***** Extrait choisi

Karlheinz Stockhausen (1928-2007), dirigeant durant les Journées musicales de Donaueschingen 1999. Photo : (c) SWR
Quelques jours
après l’impressionnant succès de la création française de son ultime opéra de
l’immense cycle Licht, Sonntag aus Licht (1998-2003) à la Philharmonie de Paris dans
le cadre du Festival d’Automne à Paris (voir http://brunoserrou.blogspot.com/2023/11/fascinant-et-hypnotique-le-rituel.html),
et alors que le 22 août dernier le compositeur aurait eu 95 ans s’il n’était
mort le 5 décembre 2007, je reprends ici en le mettant à jour le portrait que
j’avais brossé de lui au lendemain de sa disparition publié en partie dans le
quotidien La Croix et sur le site Internet Resmusica.
Karlheinz Stockhausen en 1980, au cours d'un concert des Percussions de Strasbourg. Photop : DR
Cadet de la génération dite de l’Ecole de Darmstadt, aux
côtés des Bruno Maderna, Luigi Nono, Luciano Berio, Pierre Boulez, mais aussi György
Ligeti et György Kurtag, Karlheinz Stockhausen a été indubitablement le plus créatif
et le plus audacieux de tous. Son caractère entier et son exigence extrême
l’ont conduit à s’autoéditer et à produire ses propres disques, aujourd’hui au
nombre de cent cinquante pour son œuvre entier. Son influence sur le monde de
la musique reste considérable, et touche à l’universel, puisqu’il va au-delà du
répertoire classique, inspirant non seulement le jazz, particulièrement Miles
Davis, mais aussi les musiques populaires, de Radiohead à Björk, et touche
aujourd’hui encore les jeunes publics, y compris ceux qui n’ont pas d’attraits
pour la musique dite et/ou considérée « savante ».
Karlheinz Stockhausen dans les studios de la SWR. ¨Photo : DR
Voilà une soixantaine d’années, une sphère singulièrement
active de jeunes musiciens revendiquait une expressivité inédite, née des
cendres de la Seconde Guerre mondiale. Celle-ci engendra spontanément un mouvement
incarné par une icône franco-allemande bicéphale constituée de Pierre Boulez et
de Karlheinz Stockhausen. Autour de ces deux figures
tutélaires, un groupe de compositeurs décidait de « refonder » le
langage musical dans un contexte intellectuel de tabula rasa et
de structuralisme. Chacun allait néanmoins poursuivre son chemin avec sa propre
personnalité. Le compositeur allemand a embrassé la cause postsérielle inspirée
d’Anton Webern en 1951 et a fait évoluer son style jusqu’à la
« Superformule » de Licht en 1978.

**********
***** Données d'entrée

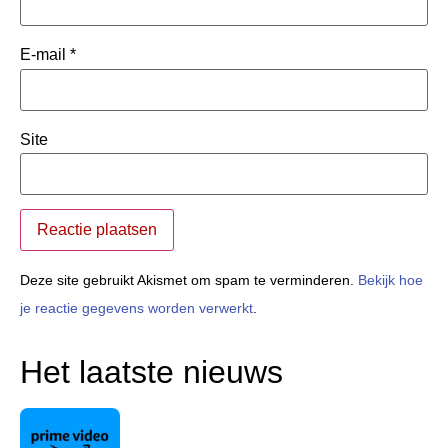
E-mail
*
Site
Deze site gebruikt Akismet om spam te verminderen.
Bekijk hoe
je reactie gegevens worden verwerkt
.
Het laatste nieuws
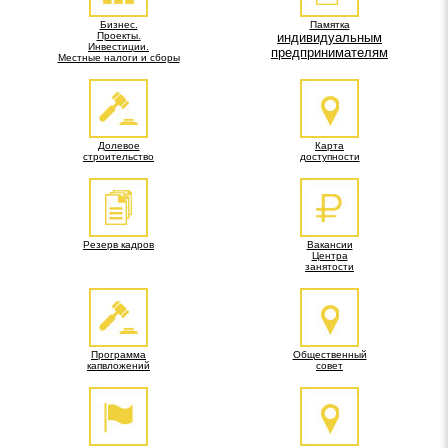
Бизнес.
Памятка
Проекты.
индивидуальным
Инвестиции.
предпринимателям
Местные налоги и сборы
Долевое
Карта
строительство
доступности
Резерв кадров
Вакансии
Центра
занятости
Программа
Общественный
капвложений
совет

**********

Mise en pratique =
[A] Dressez la liste complète des compositeurs que le portrait de Karlheinz Stockhausen nomme à ses côtés comme membres de la génération dite de l'École de Darmstadt.
[B] Transcrivez à l'identique les entrées en commençant à leur tout début et en vous arrêtant après la ligne qui contient « Het laatste nieuws », sans reprendre les images.

Réponses aux exercices =
[A] Bruno Maderna, Luigi Nono, Luciano Berio, Pierre Boulez, György Ligeti, György Kurtag

[B]
E-mail
*
Site
Deze site gebruikt Akismet om spam te verminderen.
Bekijk hoe
je reactie gegevens worden verwerkt
.
Het laatste nieuws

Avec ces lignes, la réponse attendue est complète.